____ Exercise data

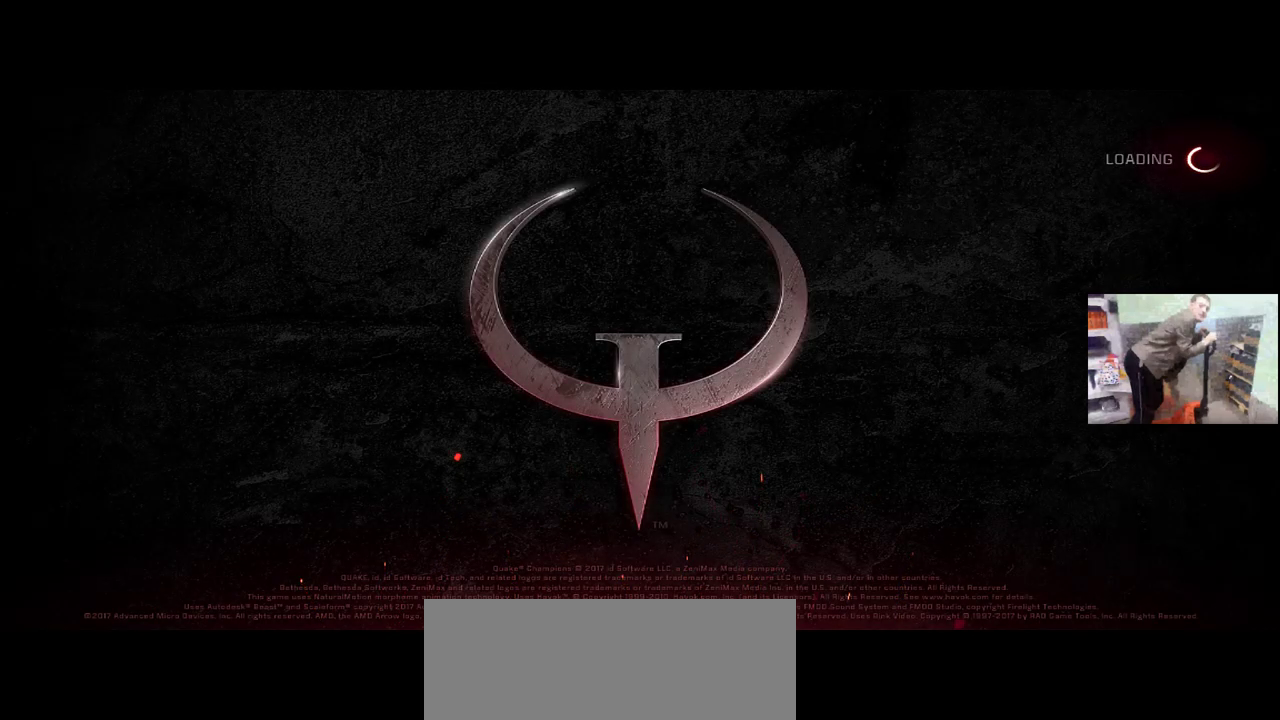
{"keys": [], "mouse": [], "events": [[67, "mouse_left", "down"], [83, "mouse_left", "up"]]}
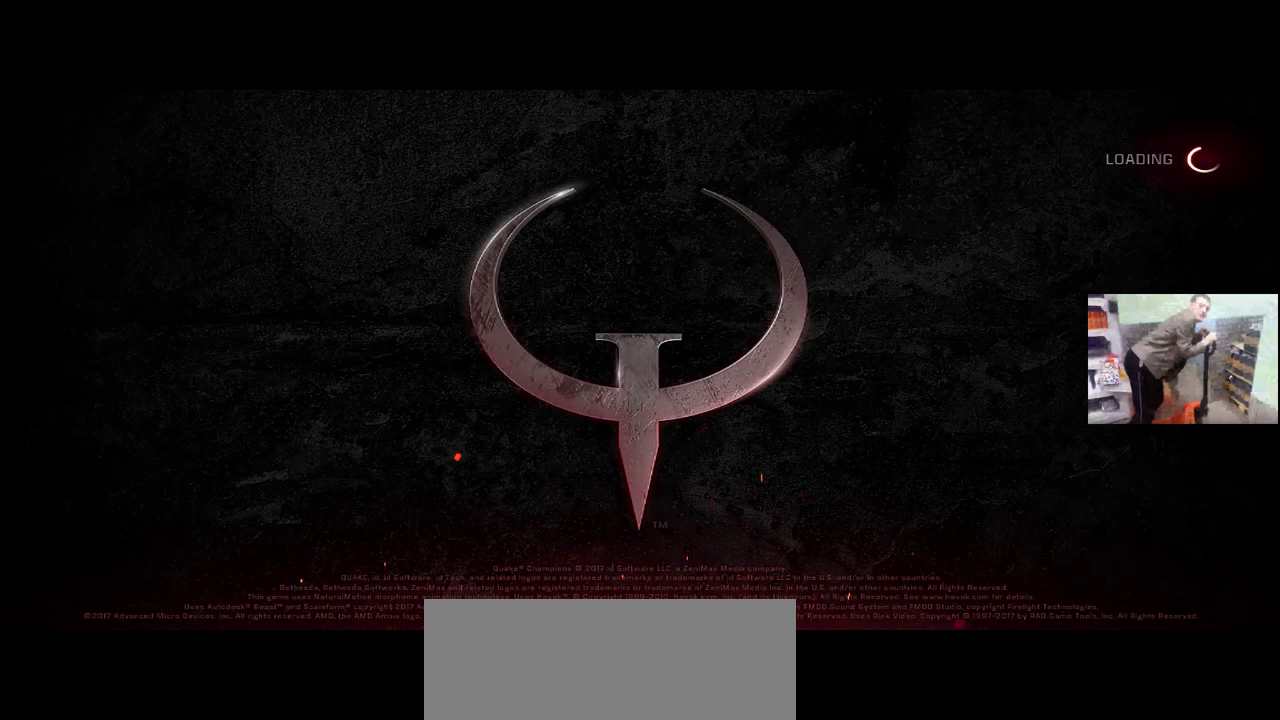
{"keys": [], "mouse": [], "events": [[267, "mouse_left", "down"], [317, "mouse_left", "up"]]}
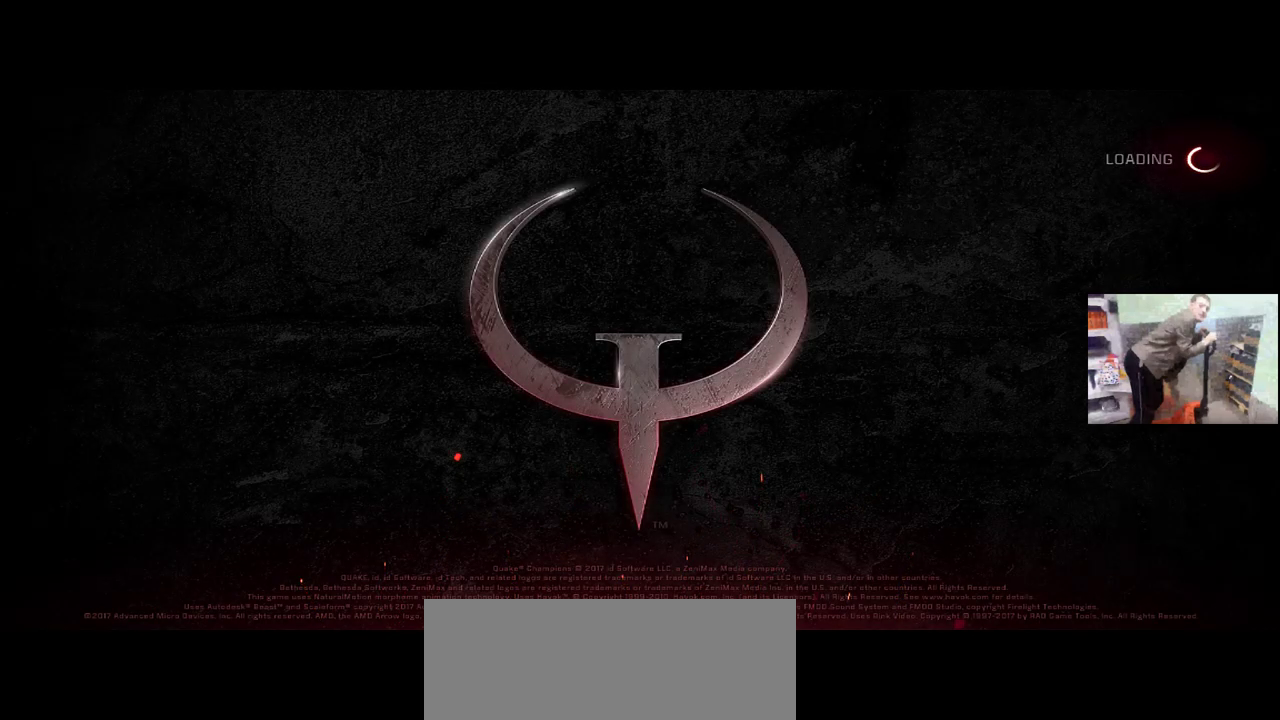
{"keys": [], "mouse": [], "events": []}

________

Task to complete - Retype the whole listing word for word. Skip the pictures.

Answer space -
{"keys": [], "mouse": [], "events": [[67, "mouse_left", "down"], [83, "mouse_left", "up"]]}
{"keys": [], "mouse": [], "events": [[267, "mouse_left", "down"], [317, "mouse_left", "up"]]}
{"keys": [], "mouse": [], "events": []}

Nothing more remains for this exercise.